Sploitin’ like its the 00s

There are two important aspects of the decoding process of the archive header and its filenames:

  1. As mentioned above, filenames are separated by their terminating NUL-byte in the initial processing.
  2. The chunk referenced as x_filenames above will contain as much decoded data as is specified by the third DWORD in the archive header (excl. leading metadata).

As will be seen in the PoC, I haven’t bothered reverse engineering and reimplementing the (de|en)coding algorithm (presumably based on Huffman). However, it seems that the archive filenames and their content are adjacent each other such that:

- filename_0
- filename_1
- filename_2
- ...
- content_of_filename_0
- content_of_filename_1
- content_of_filename_2
- ...

If we’d modify the third DWORD in the header (0x4F in the demonstrative archive above) to a larger value, the buffer referenced as x_filenames would not only contain the decoded filenames, but also (part of, depending on the value) their decoded contents.

This means that we can use the Yz1 library itself to write our exploit for the unchecked calls to sprintf(). The general approach looks like:

  1. Create an archive with N files.
  2. Set a breakpoint before the filenames are encoded, but after the metadata has been constructed.
  3. Remove the terminating NUL-byte for one of the filenames (effectively concatenating them).
  4. Let the process finish.
  5. Increase the third DWORD in the header to a size that includes the length of all file content.

The result is that the decoding process will interpret file contents as filenames. This gives us ample opportunity to create a source buffer large enough to overflow the stack in the call to sprintf().

The PoC creation is accomplished with pykd – which is not only a plugin for WinDbg but also very usable as a standalone Python module for automated debugging.

As for exploit mitigations, the changelog for IZArc mentions that ASLR and DEP was introduced in IZArc version 4.3. However, that only applies to the main executable and some plugins (presumably the plugins for which the author has access to the source code).

With that said, only two of the shipped modules are non-rebased: Tar32.dll and cabinet5.dll.
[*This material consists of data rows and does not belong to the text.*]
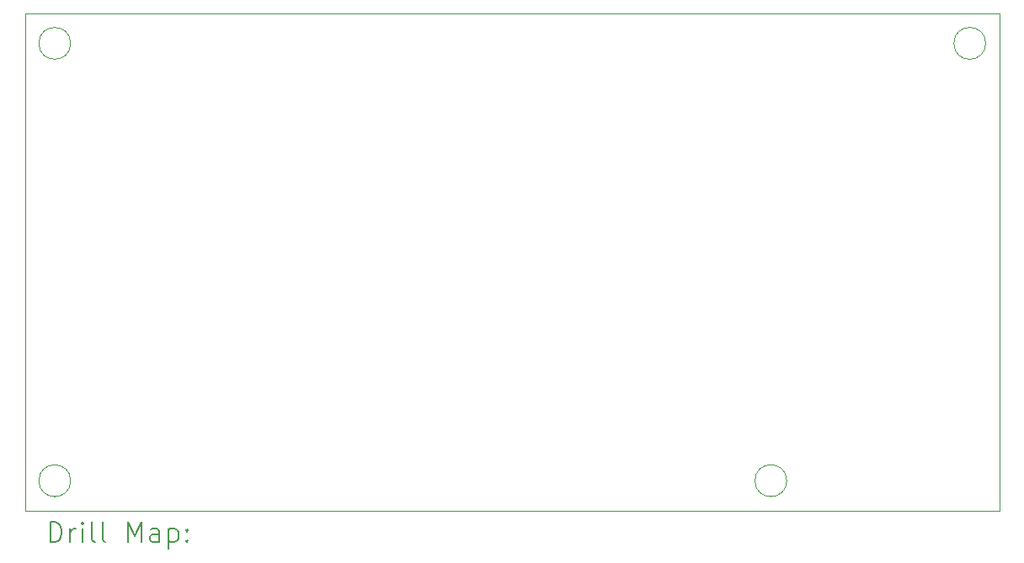
<source format=gbr>
%TF.GenerationSoftware,KiCad,Pcbnew,8.0.3*%
%TF.CreationDate,2024-06-12T20:13:06+02:00*%
%TF.ProjectId,Li Ion Doctor,4c692049-6f6e-4204-946f-63746f722e6b,1*%
%TF.SameCoordinates,Original*%
%TF.FileFunction,Drillmap*%
%TF.FilePolarity,Positive*%
%FSLAX45Y45*%
G04 Gerber Fmt 4.5, Leading zero omitted, Abs format (unit mm)*
G04 Created by KiCad (PCBNEW 8.0.3) date 2024-06-12 20:13:06*
%MOMM*%
%LPD*%
G01*
G04 APERTURE LIST*
%ADD10C,0.100000*%
%ADD11C,0.200000*%
G04 APERTURE END LIST*
D10*
X17245160Y-13071220D02*
G75*
G02*
X16925160Y-13071220I-160000J0D01*
G01*
X16925160Y-13071220D02*
G75*
G02*
X17245160Y-13071220I160000J0D01*
G01*
X10045160Y-8671220D02*
G75*
G02*
X9725160Y-8671220I-160000J0D01*
G01*
X9725160Y-8671220D02*
G75*
G02*
X10045160Y-8671220I160000J0D01*
G01*
X10045160Y-13071220D02*
G75*
G02*
X9725160Y-13071220I-160000J0D01*
G01*
X9725160Y-13071220D02*
G75*
G02*
X10045160Y-13071220I160000J0D01*
G01*
X9585160Y-8371220D02*
X19385160Y-8371220D01*
X19385160Y-13371220D01*
X9585160Y-13371220D01*
X9585160Y-8371220D01*
X19245160Y-8671220D02*
G75*
G02*
X18925160Y-8671220I-160000J0D01*
G01*
X18925160Y-8671220D02*
G75*
G02*
X19245160Y-8671220I160000J0D01*
G01*
D11*
X9840937Y-13687704D02*
X9840937Y-13487704D01*
X9840937Y-13487704D02*
X9888556Y-13487704D01*
X9888556Y-13487704D02*
X9917127Y-13497228D01*
X9917127Y-13497228D02*
X9936175Y-13516275D01*
X9936175Y-13516275D02*
X9945699Y-13535323D01*
X9945699Y-13535323D02*
X9955223Y-13573418D01*
X9955223Y-13573418D02*
X9955223Y-13601989D01*
X9955223Y-13601989D02*
X9945699Y-13640085D01*
X9945699Y-13640085D02*
X9936175Y-13659132D01*
X9936175Y-13659132D02*
X9917127Y-13678180D01*
X9917127Y-13678180D02*
X9888556Y-13687704D01*
X9888556Y-13687704D02*
X9840937Y-13687704D01*
X10040937Y-13687704D02*
X10040937Y-13554370D01*
X10040937Y-13592466D02*
X10050461Y-13573418D01*
X10050461Y-13573418D02*
X10059984Y-13563894D01*
X10059984Y-13563894D02*
X10079032Y-13554370D01*
X10079032Y-13554370D02*
X10098080Y-13554370D01*
X10164746Y-13687704D02*
X10164746Y-13554370D01*
X10164746Y-13487704D02*
X10155223Y-13497228D01*
X10155223Y-13497228D02*
X10164746Y-13506751D01*
X10164746Y-13506751D02*
X10174270Y-13497228D01*
X10174270Y-13497228D02*
X10164746Y-13487704D01*
X10164746Y-13487704D02*
X10164746Y-13506751D01*
X10288556Y-13687704D02*
X10269508Y-13678180D01*
X10269508Y-13678180D02*
X10259984Y-13659132D01*
X10259984Y-13659132D02*
X10259984Y-13487704D01*
X10393318Y-13687704D02*
X10374270Y-13678180D01*
X10374270Y-13678180D02*
X10364746Y-13659132D01*
X10364746Y-13659132D02*
X10364746Y-13487704D01*
X10621889Y-13687704D02*
X10621889Y-13487704D01*
X10621889Y-13487704D02*
X10688556Y-13630561D01*
X10688556Y-13630561D02*
X10755223Y-13487704D01*
X10755223Y-13487704D02*
X10755223Y-13687704D01*
X10936175Y-13687704D02*
X10936175Y-13582942D01*
X10936175Y-13582942D02*
X10926651Y-13563894D01*
X10926651Y-13563894D02*
X10907604Y-13554370D01*
X10907604Y-13554370D02*
X10869508Y-13554370D01*
X10869508Y-13554370D02*
X10850461Y-13563894D01*
X10936175Y-13678180D02*
X10917127Y-13687704D01*
X10917127Y-13687704D02*
X10869508Y-13687704D01*
X10869508Y-13687704D02*
X10850461Y-13678180D01*
X10850461Y-13678180D02*
X10840937Y-13659132D01*
X10840937Y-13659132D02*
X10840937Y-13640085D01*
X10840937Y-13640085D02*
X10850461Y-13621037D01*
X10850461Y-13621037D02*
X10869508Y-13611513D01*
X10869508Y-13611513D02*
X10917127Y-13611513D01*
X10917127Y-13611513D02*
X10936175Y-13601989D01*
X11031413Y-13554370D02*
X11031413Y-13754370D01*
X11031413Y-13563894D02*
X11050461Y-13554370D01*
X11050461Y-13554370D02*
X11088556Y-13554370D01*
X11088556Y-13554370D02*
X11107604Y-13563894D01*
X11107604Y-13563894D02*
X11117127Y-13573418D01*
X11117127Y-13573418D02*
X11126651Y-13592466D01*
X11126651Y-13592466D02*
X11126651Y-13649608D01*
X11126651Y-13649608D02*
X11117127Y-13668656D01*
X11117127Y-13668656D02*
X11107604Y-13678180D01*
X11107604Y-13678180D02*
X11088556Y-13687704D01*
X11088556Y-13687704D02*
X11050461Y-13687704D01*
X11050461Y-13687704D02*
X11031413Y-13678180D01*
X11212365Y-13668656D02*
X11221889Y-13678180D01*
X11221889Y-13678180D02*
X11212365Y-13687704D01*
X11212365Y-13687704D02*
X11202842Y-13678180D01*
X11202842Y-13678180D02*
X11212365Y-13668656D01*
X11212365Y-13668656D02*
X11212365Y-13687704D01*
X11212365Y-13563894D02*
X11221889Y-13573418D01*
X11221889Y-13573418D02*
X11212365Y-13582942D01*
X11212365Y-13582942D02*
X11202842Y-13573418D01*
X11202842Y-13573418D02*
X11212365Y-13563894D01*
X11212365Y-13563894D02*
X11212365Y-13582942D01*
M02*

</source>
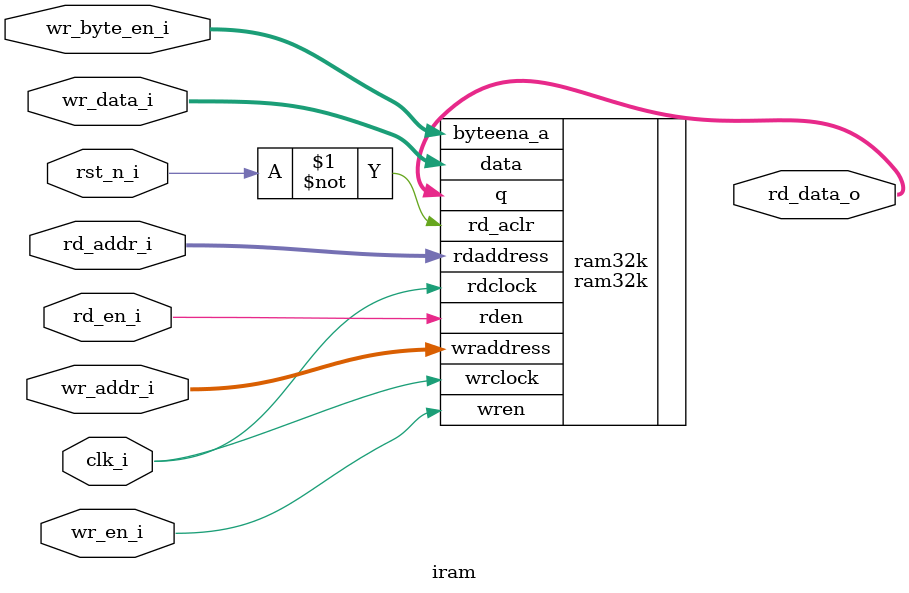
<source format=sv>
/*
 * iram.sv
 *
 *  Created on: 2020-08-55 08:55
 *      Author: Jack Chen <redchenjs@live.com>
 */

module iram #(
    parameter XLEN = 32
) (
    input logic clk_i,
    input logic rst_n_i,

    input logic            wr_en_i,
    input logic [XLEN-1:0] wr_addr_i,
    input logic [XLEN-1:0] wr_data_i,
    input logic      [3:0] wr_byte_en_i,

    input logic            rd_en_i,
    input logic [XLEN-1:0] rd_addr_i,

    output logic [XLEN-1:0] rd_data_o
);

ram32k ram32k(
    .data(wr_data_i),
    .byteena_a(wr_byte_en_i),
    .rd_aclr(~rst_n_i),
    .rdaddress(rd_addr_i),
    .rdclock(clk_i),
    .rden(rd_en_i),
    .wraddress(wr_addr_i),
    .wrclock(clk_i),
    .wren(wr_en_i),
    .q(rd_data_o)
);

endmodule

</source>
Anyway, after having removed the NUL between two filenames in the archive, the file contents that will later be interpreted as a filename will contain the following:

  1. Enough data to overflow the stack (incl. SEH).
  2. A SEH gadget that adjusts esp and returns into our ROP sled.
  3. Gadgets that prepares the stack with appropriate arguments for VirtualAlloc()
  4. Gadget to invoke VirtualAlloc() by using its IAT slot in Tar32.dll.
  5. Our shellcode.

Unfortunately, it’s difficult to write a reliable exploit due to the extraction directory being prepended to our overflowing “filename”. The approach taken in the PoC is to spray the SEH overwrite after adjusting the initial bogus data in an attempt for the overwrite to land on an appropriate DWORD boundary. The alignment is done in the interval [0,4) – i.e. len(path) % 4 (where path includes the trailing \). So, there’s a 1 in 4 shot for success if the extraction path is unpredictable.

Demonstration

Because the PoC uses Yz1.dll and pykd to create the payload, and because Yz1.dll is a 32-bit Windows-only module, the payload has to be created on a Windows system with a 32-bit Python >=3.6.

Example:

> "C:\Program Files (x86)\Python38\python.exe" exploit.py   \
    --dll "C:\Program Files (x86)\IZArc\Yz1.dll"            \
    --output C:\Users\user\Downloads\archive.yz1            \
    --align C:\Users\user\Downloads\archive
=> created: C:\Users\user\Downloads\archive.yz1
=> extraction path alignment: 0

Note that --align can also be an integer [0, 4) or left out completely (in which case it’s derived from the --output path).

gif

See source.

Solution

These flaws were assigned CVE-2020-24175 and no solution exist for either Yz1 or IZArc at the time of writing.